| Activity |
Put the lines of every item below into a numbered list, leaving out any blank lines.

| Records for the task |
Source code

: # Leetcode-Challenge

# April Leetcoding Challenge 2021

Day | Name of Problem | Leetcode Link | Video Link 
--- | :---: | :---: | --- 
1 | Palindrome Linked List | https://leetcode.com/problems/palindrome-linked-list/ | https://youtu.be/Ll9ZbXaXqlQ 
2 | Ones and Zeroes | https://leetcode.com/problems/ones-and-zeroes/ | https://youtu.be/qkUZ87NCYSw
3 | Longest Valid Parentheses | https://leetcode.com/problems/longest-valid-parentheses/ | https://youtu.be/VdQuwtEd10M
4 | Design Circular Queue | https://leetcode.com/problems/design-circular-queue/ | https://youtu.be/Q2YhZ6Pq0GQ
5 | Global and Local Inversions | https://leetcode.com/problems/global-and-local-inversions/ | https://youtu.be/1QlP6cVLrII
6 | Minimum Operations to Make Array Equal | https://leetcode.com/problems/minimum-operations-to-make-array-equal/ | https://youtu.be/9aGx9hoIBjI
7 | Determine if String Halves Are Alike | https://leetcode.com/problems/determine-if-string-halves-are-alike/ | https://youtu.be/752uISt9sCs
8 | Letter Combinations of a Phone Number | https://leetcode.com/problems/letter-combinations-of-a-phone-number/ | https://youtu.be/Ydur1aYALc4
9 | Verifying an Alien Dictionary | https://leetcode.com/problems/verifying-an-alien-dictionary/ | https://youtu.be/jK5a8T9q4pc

| Answer to this exercise |
1. Source code
2. : # Leetcode-Challenge
3. # April Leetcoding Challenge 2021
4. Day | Name of Problem | Leetcode Link | Video Link 
5. --- | :---: | :---: | --- 
6. 1 | Palindrome Linked List | https://leetcode.com/problems/palindrome-linked-list/ | https://youtu.be/Ll9ZbXaXqlQ 
7. 2 | Ones and Zeroes | https://leetcode.com/problems/ones-and-zeroes/ | https://youtu.be/qkUZ87NCYSw
8. 3 | Longest Valid Parentheses | https://leetcode.com/problems/longest-valid-parentheses/ | https://youtu.be/VdQuwtEd10M
9. 4 | Design Circular Queue | https://leetcode.com/problems/design-circular-queue/ | https://youtu.be/Q2YhZ6Pq0GQ
10. 5 | Global and Local Inversions | https://leetcode.com/problems/global-and-local-inversions/ | https://youtu.be/1QlP6cVLrII
11. 6 | Minimum Operations to Make Array Equal | https://leetcode.com/problems/minimum-operations-to-make-array-equal/ | https://youtu.be/9aGx9hoIBjI
12. 7 | Determine if String Halves Are Alike | https://leetcode.com/problems/determine-if-string-halves-are-alike/ | https://youtu.be/752uISt9sCs
13. 8 | Letter Combinations of a Phone Number | https://leetcode.com/problems/letter-combinations-of-a-phone-number/ | https://youtu.be/Ydur1aYALc4
14. 9 | Verifying an Alien Dictionary | https://leetcode.com/problems/verifying-an-alien-dictionary/ | https://youtu.be/jK5a8T9q4pc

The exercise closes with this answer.